● Task instructions: Retype, exactly as they appear below, the lines between the line holding "Kostenloses Erstgespräch vereinbaren" and the line holding "κι­νούν τα νή­μα­τα, αδια­φο­ρώ­ντας", both ends included.

(Saved entries)
════════════════════

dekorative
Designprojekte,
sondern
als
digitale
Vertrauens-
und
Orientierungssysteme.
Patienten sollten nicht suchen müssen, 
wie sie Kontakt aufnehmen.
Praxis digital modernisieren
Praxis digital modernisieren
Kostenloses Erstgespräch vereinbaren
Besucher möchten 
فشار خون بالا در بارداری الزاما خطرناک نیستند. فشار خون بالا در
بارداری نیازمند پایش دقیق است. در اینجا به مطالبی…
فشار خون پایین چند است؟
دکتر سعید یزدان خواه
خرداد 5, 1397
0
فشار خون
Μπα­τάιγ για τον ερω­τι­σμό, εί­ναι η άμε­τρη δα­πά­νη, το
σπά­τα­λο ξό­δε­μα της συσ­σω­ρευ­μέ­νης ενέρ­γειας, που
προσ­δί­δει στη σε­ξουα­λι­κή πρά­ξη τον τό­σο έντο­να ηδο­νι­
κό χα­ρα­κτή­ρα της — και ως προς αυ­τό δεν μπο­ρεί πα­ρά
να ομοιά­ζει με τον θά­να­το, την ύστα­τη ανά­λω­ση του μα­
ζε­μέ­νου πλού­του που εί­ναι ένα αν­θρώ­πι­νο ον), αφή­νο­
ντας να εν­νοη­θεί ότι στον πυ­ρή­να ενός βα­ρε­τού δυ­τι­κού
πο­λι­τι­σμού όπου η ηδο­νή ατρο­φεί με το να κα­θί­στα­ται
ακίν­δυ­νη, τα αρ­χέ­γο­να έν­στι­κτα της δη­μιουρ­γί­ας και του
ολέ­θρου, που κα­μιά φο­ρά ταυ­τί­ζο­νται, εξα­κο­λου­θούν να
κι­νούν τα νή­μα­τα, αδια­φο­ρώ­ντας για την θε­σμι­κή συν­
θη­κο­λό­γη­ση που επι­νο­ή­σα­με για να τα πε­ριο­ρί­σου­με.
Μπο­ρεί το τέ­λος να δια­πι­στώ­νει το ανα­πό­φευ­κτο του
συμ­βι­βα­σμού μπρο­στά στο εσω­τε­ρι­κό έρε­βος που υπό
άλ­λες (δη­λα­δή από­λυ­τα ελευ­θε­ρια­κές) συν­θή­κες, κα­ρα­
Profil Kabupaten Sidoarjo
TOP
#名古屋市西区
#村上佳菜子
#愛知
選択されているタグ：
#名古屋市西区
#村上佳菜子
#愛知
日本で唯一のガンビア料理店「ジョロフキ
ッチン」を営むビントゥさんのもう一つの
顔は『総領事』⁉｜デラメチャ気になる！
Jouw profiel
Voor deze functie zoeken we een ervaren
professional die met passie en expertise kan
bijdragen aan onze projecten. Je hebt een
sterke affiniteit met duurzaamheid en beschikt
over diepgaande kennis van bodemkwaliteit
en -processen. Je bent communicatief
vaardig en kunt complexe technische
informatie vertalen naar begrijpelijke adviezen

════════════════════

● Written response:
Kostenloses Erstgespräch vereinbaren
Besucher möchten 
فشار خون بالا در بارداری الزاما خطرناک نیستند. فشار خون بالا در
بارداری نیازمند پایش دقیق است. در اینجا به مطالبی…
فشار خون پایین چند است؟
دکتر سعید یزدان خواه
خرداد 5, 1397
0
فشار خون
Μπα­τάιγ για τον ερω­τι­σμό, εί­ναι η άμε­τρη δα­πά­νη, το
σπά­τα­λο ξό­δε­μα της συσ­σω­ρευ­μέ­νης ενέρ­γειας, που
προσ­δί­δει στη σε­ξουα­λι­κή πρά­ξη τον τό­σο έντο­να ηδο­νι­
κό χα­ρα­κτή­ρα της — και ως προς αυ­τό δεν μπο­ρεί πα­ρά
να ομοιά­ζει με τον θά­να­το, την ύστα­τη ανά­λω­ση του μα­
ζε­μέ­νου πλού­του που εί­ναι ένα αν­θρώ­πι­νο ον), αφή­νο­
ντας να εν­νοη­θεί ότι στον πυ­ρή­να ενός βα­ρε­τού δυ­τι­κού
πο­λι­τι­σμού όπου η ηδο­νή ατρο­φεί με το να κα­θί­στα­ται
ακίν­δυ­νη, τα αρ­χέ­γο­να έν­στι­κτα της δη­μιουρ­γί­ας και του
ολέ­θρου, που κα­μιά φο­ρά ταυ­τί­ζο­νται, εξα­κο­λου­θούν να
κι­νούν τα νή­μα­τα, αδια­φο­ρώ­ντας για την θε­σμι­κή συν­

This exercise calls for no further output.